As to carelessness or negligence in ascertaining the truth, Bidwill and Rand again note that the alleged misrepresentations were "exclusively within Greatbanc's control[] and...[it] had the exclusive ability to ensure that its representations were accurate." (Doc. 471, pg. 20). And, in Bidwill and Rand's view, Plaintiffs' allegations created a conflict with "the GreatBanc Independent Fiduciary Agreement and Direction." (Doc. 471, pgs. 20-21). Similarly, as to intent to induce and reliance, Bidwill and Rand suggest they were bound as Directed Trustees to proceed with the transaction, and they would have relied on GreatBanc's Direction when completing the ESOP Transaction. (Doc. 471, pg. 21). Other documents allegedly "granted permission to rely on this letter solely in connection with matters related to this [ESOP] transaction." (Doc. 471, pg. 21).

Finally, as to damages, Bidwill and Rand note, in the event Plaintiffs are successful in this case, they will obviously owe money damages stemming from GreatBanc's alleged misrepresentations. (Doc. 471, pg. 21). At this stage, the Court finds adequate allegations of damages, notwithstanding GreatBanc's reliance on an alleged superseding cause related to the statute of limitations, which, again, it does not address at this time.

Based on the above arguments, the Court finds they have satisfied the Rule 12(b)(6) standard. Third-Party Defendant GreatBanc's Motion to Dismiss is DENIED.

IV. CONCLUSION

For the foregoing reasons, the Third-Party Complaint at Doc. 153 is AMENDED by interlineation to STRIKE the claims against Third-Party Defendants Philip B. Kenny, James C. Kenny, John E. Kenny, Patrick B. Kenny, and Joan Kenny Rose. The dismissal of those claims is without prejudice. By virtue of this ruling, the Kennys' Motion to Dismiss (Doc. 430) is DENIED as moot.
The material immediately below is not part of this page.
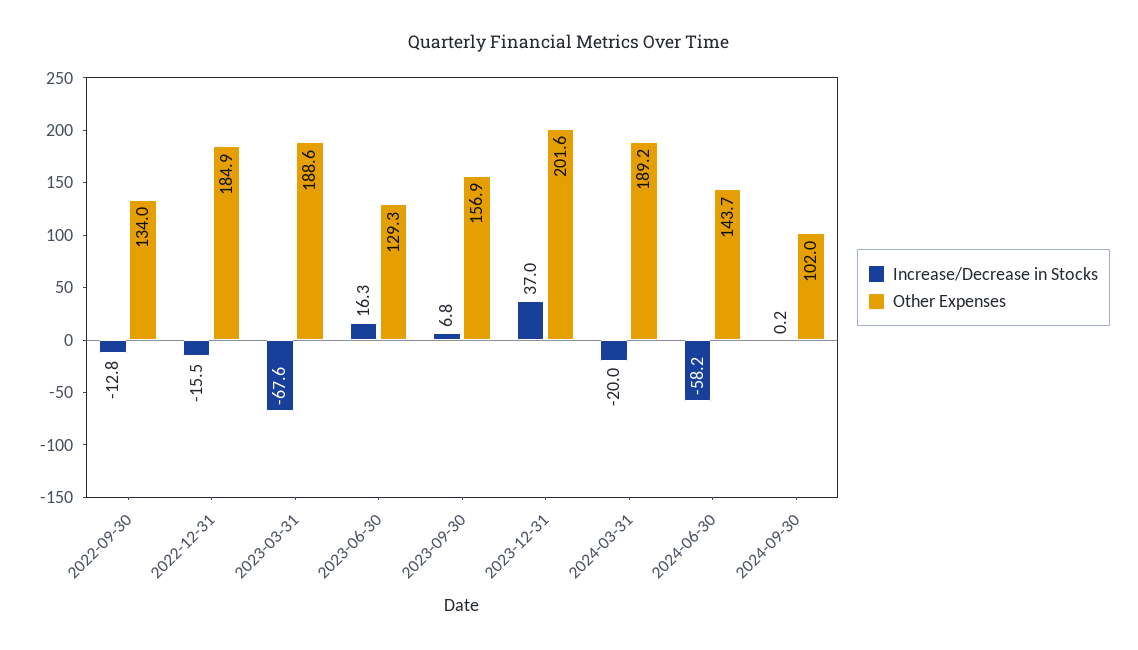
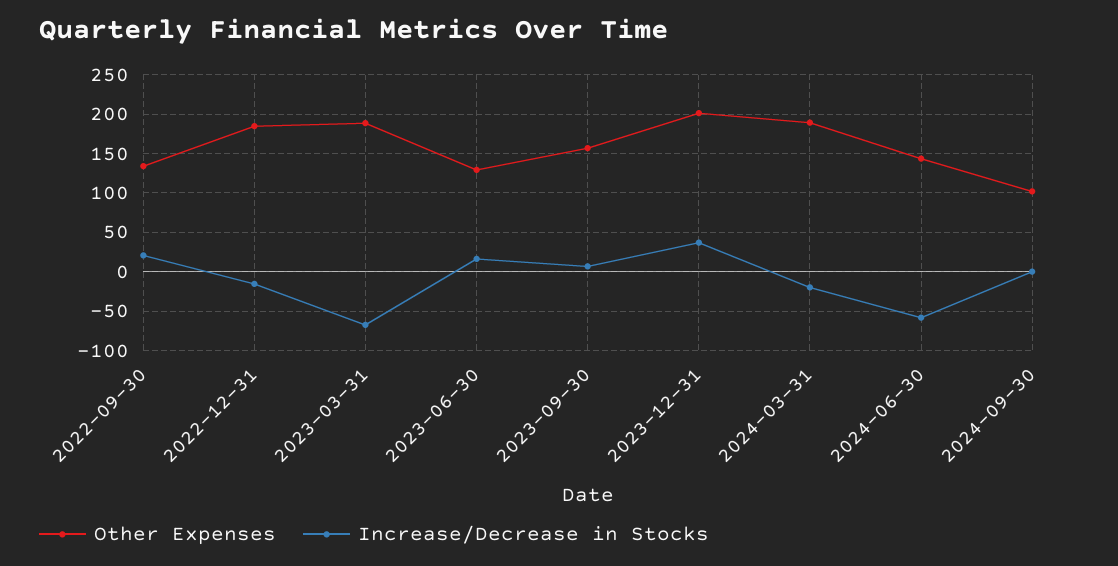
Increase/Decrease in Stocks, 2022-09-30: -12.8 -> 20

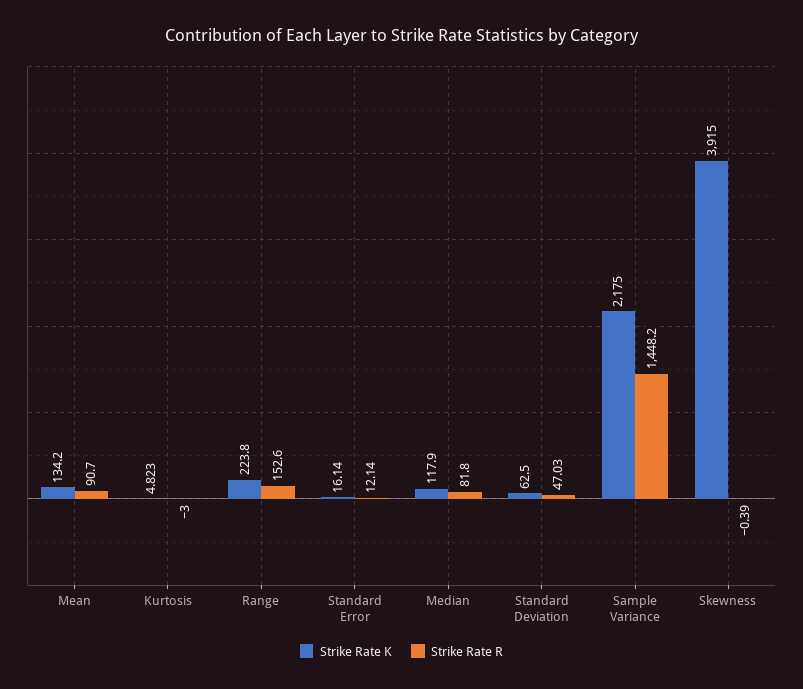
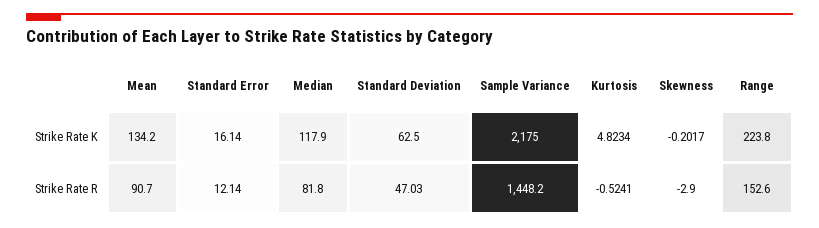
Strike Rate R, Kurtosis: -3 -> -0.5241
Strike Rate K, Skewness: 3915 -> -0.2017
Strike Rate R, Skewness: -0.39 -> -2.9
Further, within 30 days, Defendants/Third-Party Plaintiffs the Board of Directors of CQH, Robert Barrows, Jeffrey Watson, and the Administrative Committee of the Casino Queen ESOP are DIRECTED TO SHOW CAUSE as to why Third-Party Defendant Mary Ann Kenny Smith should not be dismissed for a failure to prosecute under Rule 41. Finally, the remaining Motions to Dismiss at issue under Rule 12(b)(6) (Docs. 432, 449, 451) are DENIED.

SO ORDERED.

[1] These Defendants also include Bidwill, Rand, James Koman, Watson, and Barrows, in addition to Mary C. Bidwill, Brian R. Bidwill, Patricia M. Bidwill, Shauna Bidwill Valenzuela, the Bidwill Succession Trust, the William J. Koman, Sr., Living Trust, the William J. Koman, Jr., Irrevocable Trust, the Karen L. Hamilton Irrevocable Trust, the Janis A. Koman Irrevocable Trust, the Elizabeth S. Koman Irrevocable Trust, and the James C. Koman Irrevocable Trust. (Doc. 144, ¶¶ 65-66).